• _Do this_
In every item below, change "scientific name" to "binomial name" and leave all other lines as they are. Omit the pictures from your version.

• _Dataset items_
__________
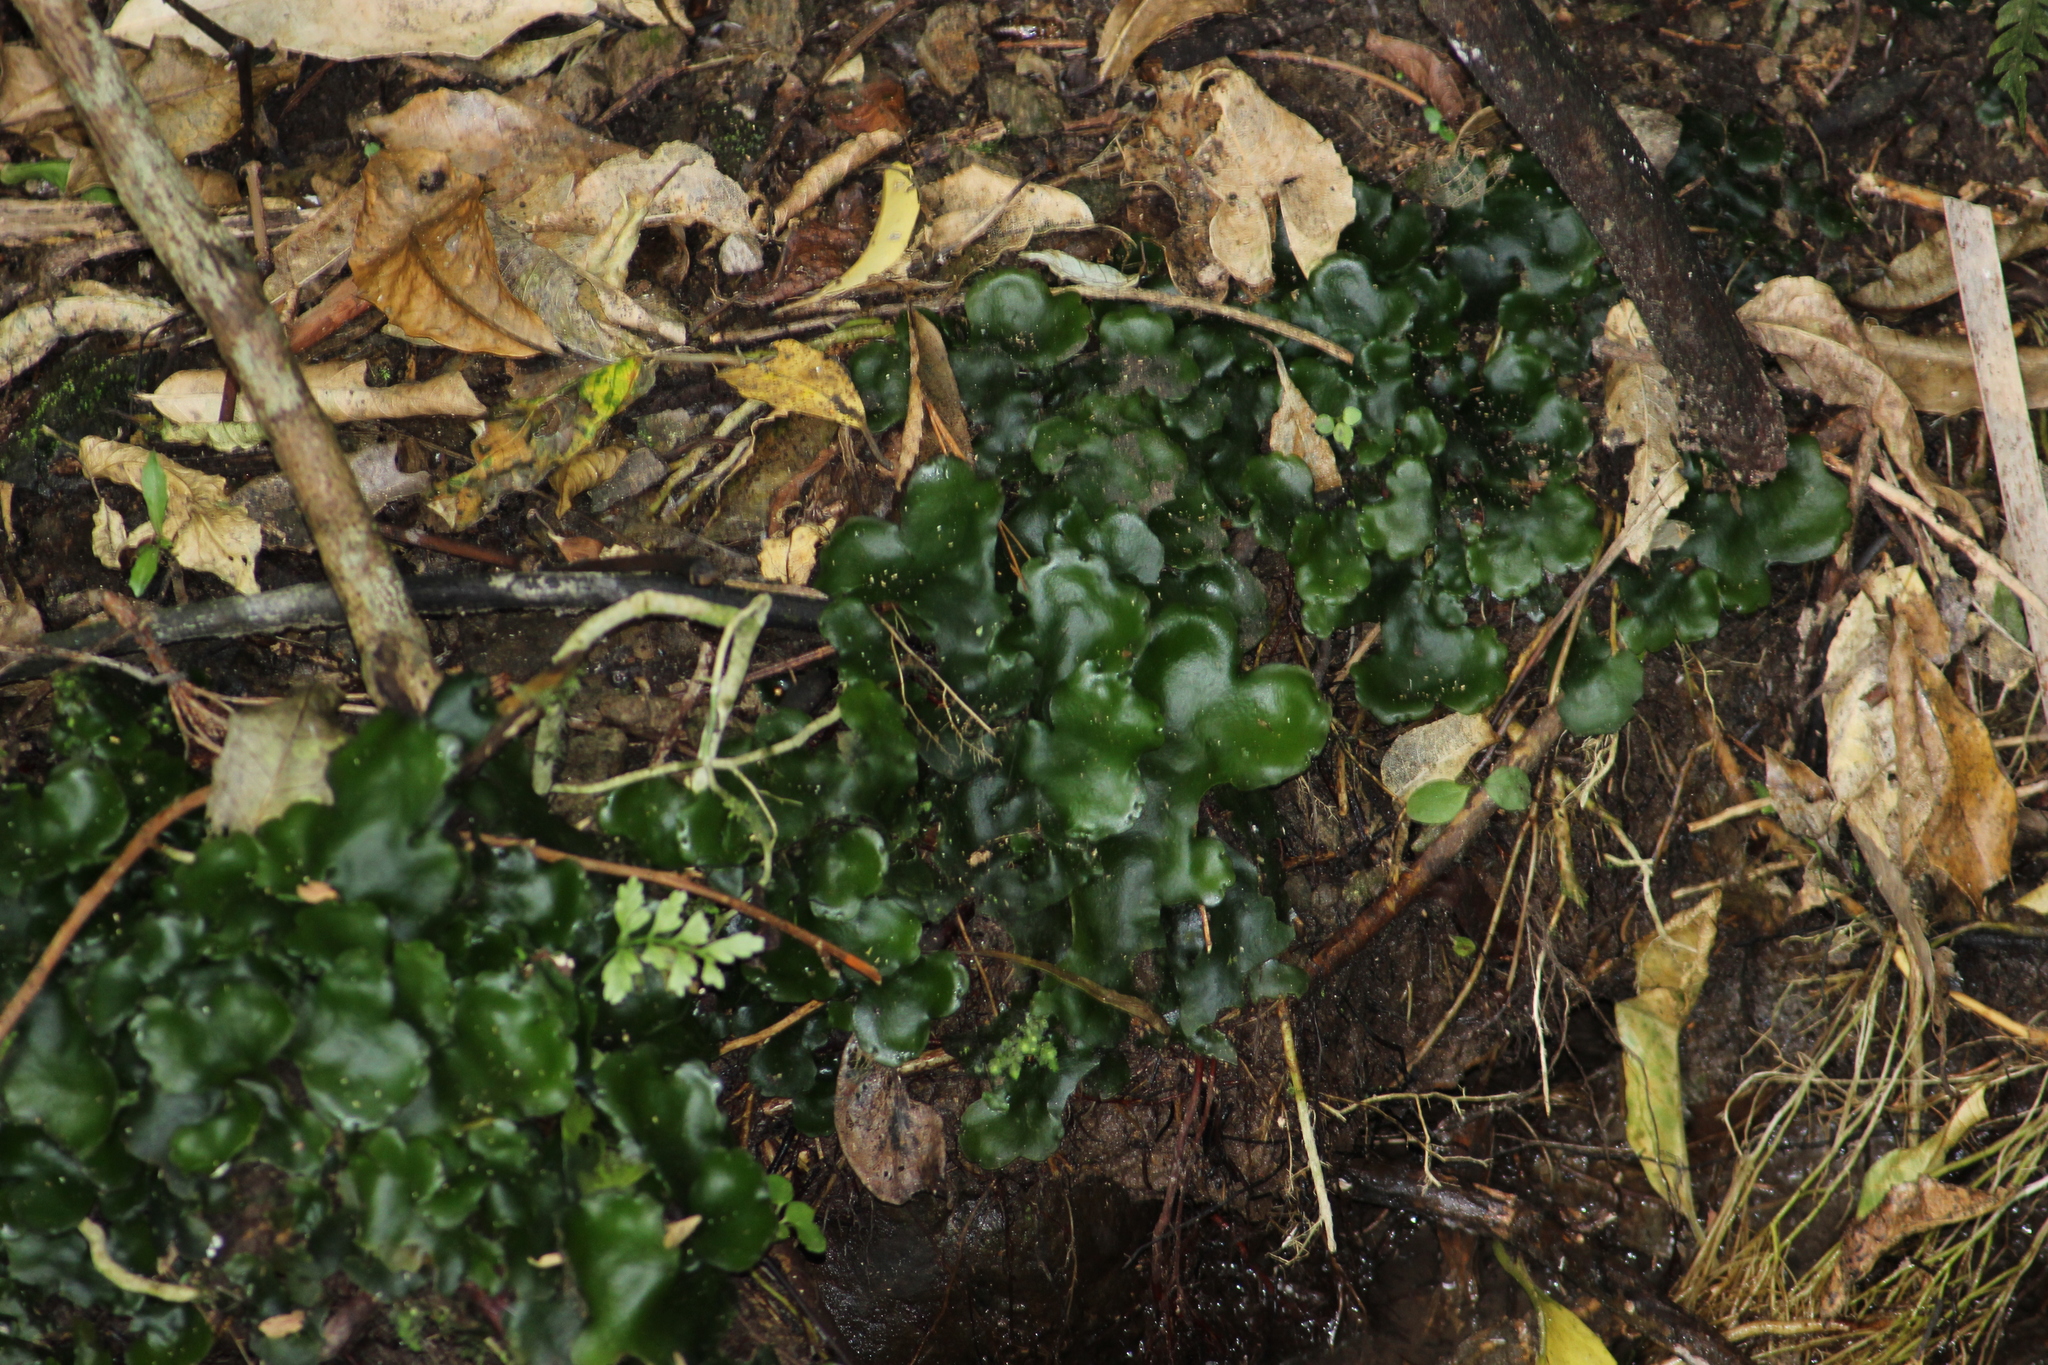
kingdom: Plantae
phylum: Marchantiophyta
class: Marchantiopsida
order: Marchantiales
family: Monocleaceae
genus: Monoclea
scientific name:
__________
• _Response_
kingdom: Plantae
phylum: Marchantiophyta
class: Marchantiopsida
order: Marchantiales
family: Monocleaceae
genus: Monoclea
binomial name:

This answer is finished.